Task: Select every line below containing the word "scroll".

Data to examine:

--- START ---

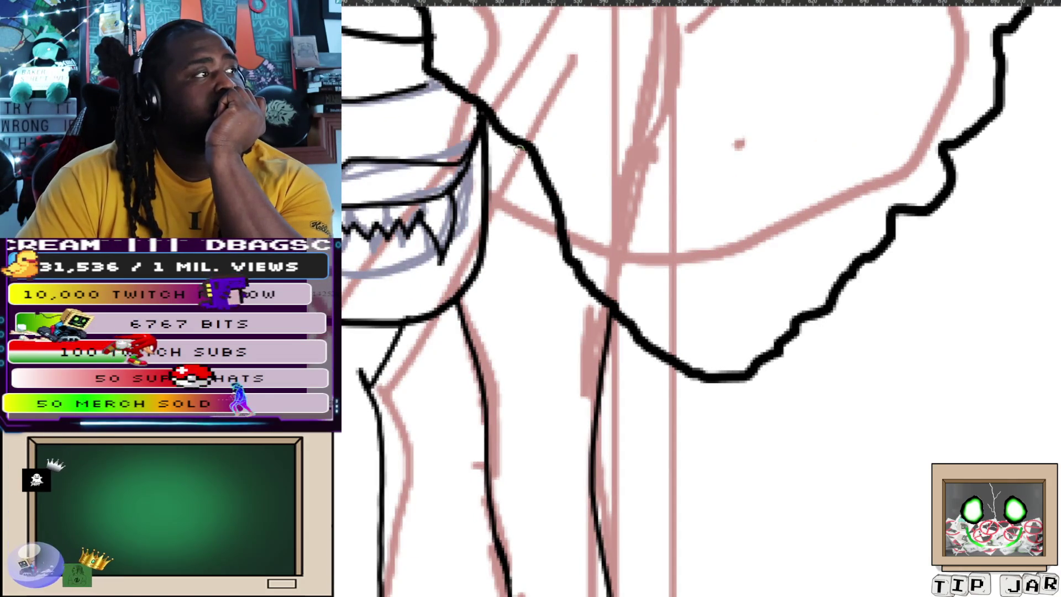
left_click_drag(487, 191, 561, 226)
scroll(579, 222, "up", 4)
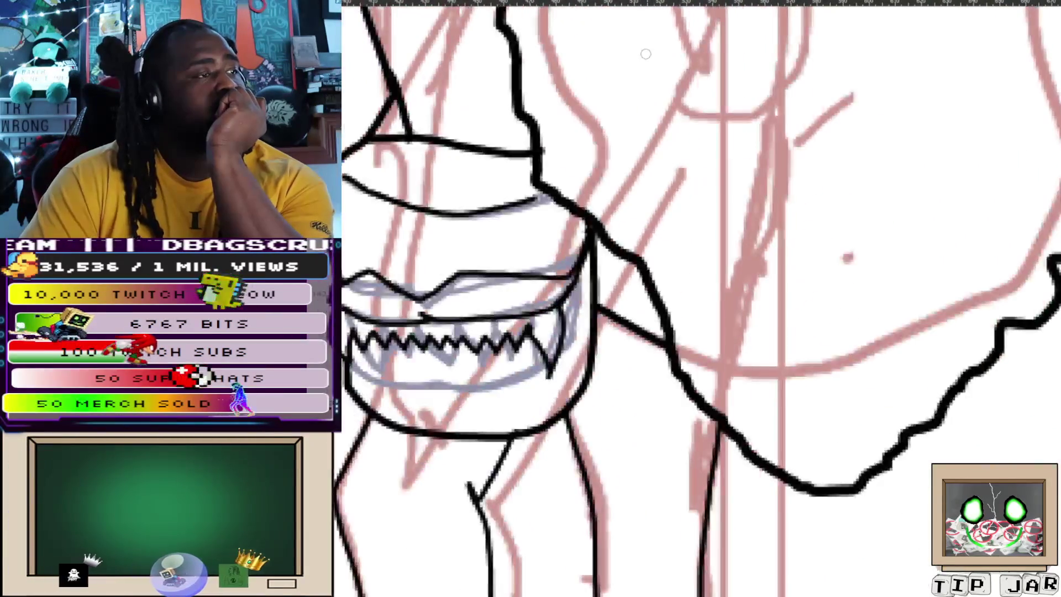
scroll(626, 94, "down", 10)
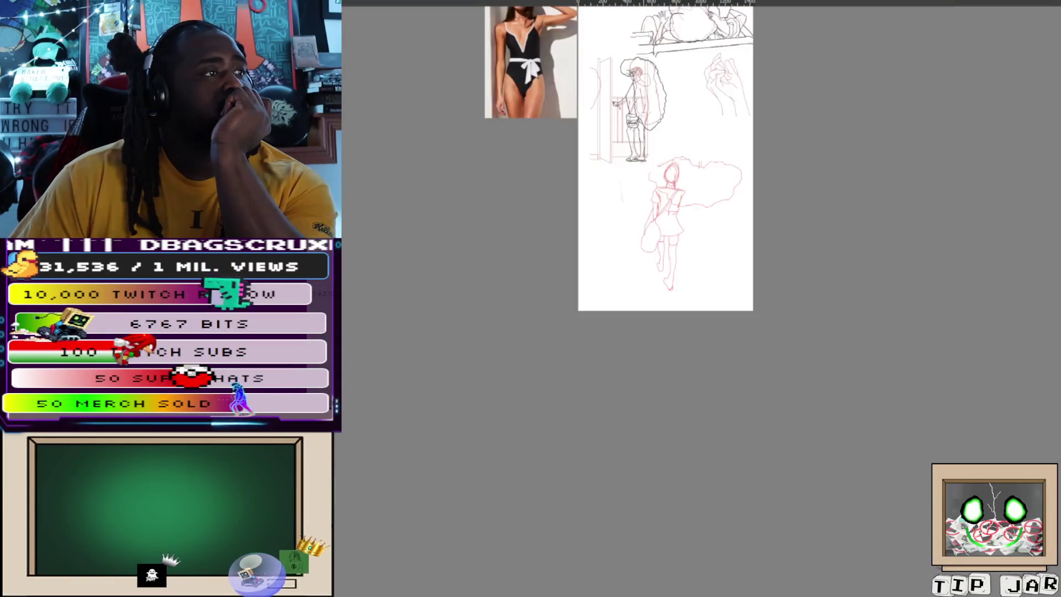
Zoom in on the girl and ink thin outline strokes along her arm and side.
scroll(678, 88, "up", 3)
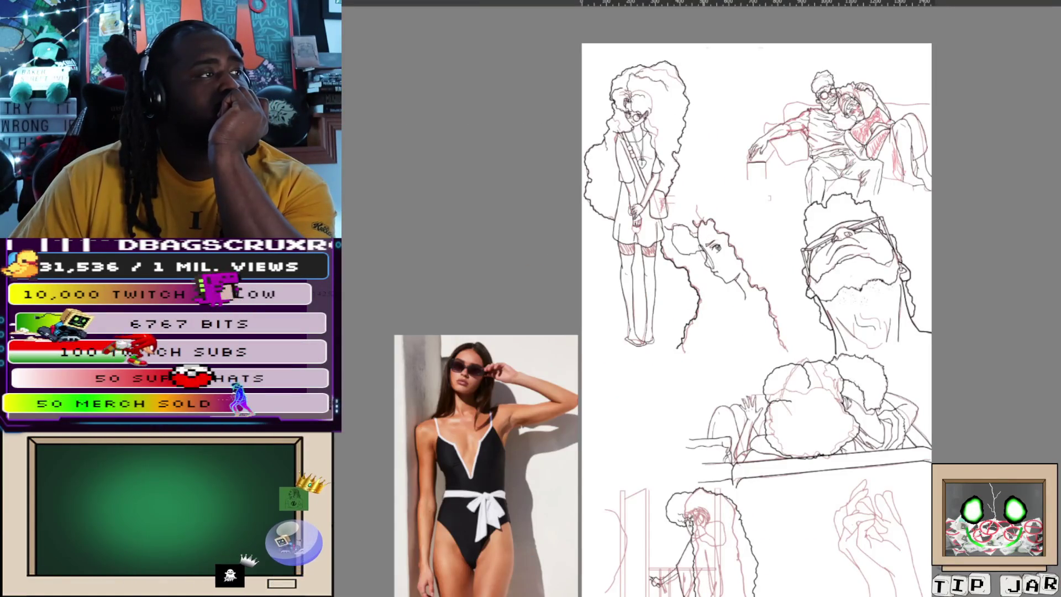
scroll(713, 581, "up", 6)
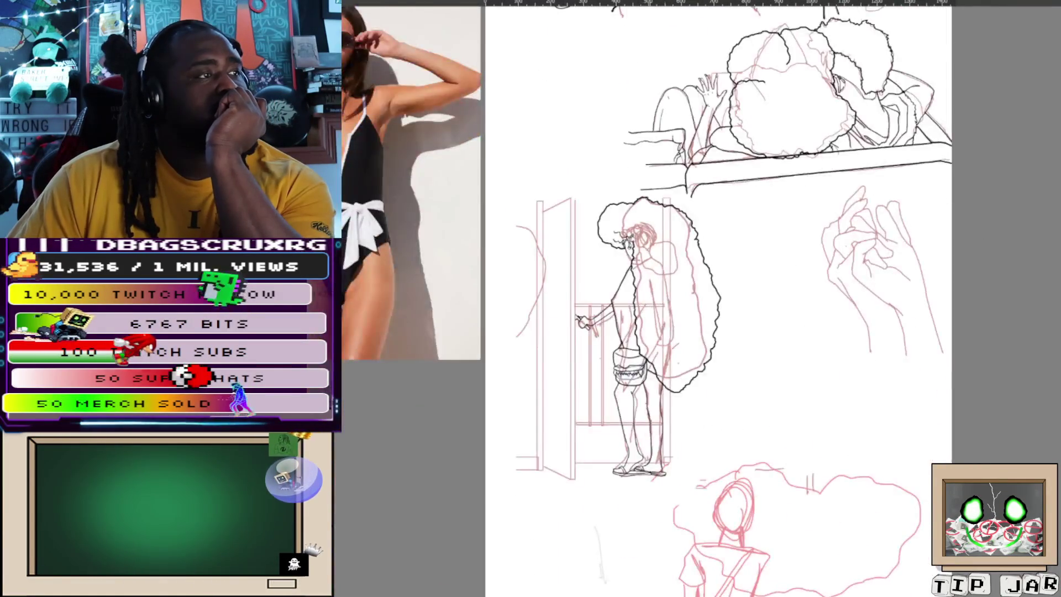
scroll(719, 531, "up", 3)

--- END ---

Solution:
scroll(579, 222, "up", 4)
scroll(626, 94, "down", 10)
scroll(678, 88, "up", 3)
scroll(713, 581, "up", 6)
scroll(719, 531, "up", 3)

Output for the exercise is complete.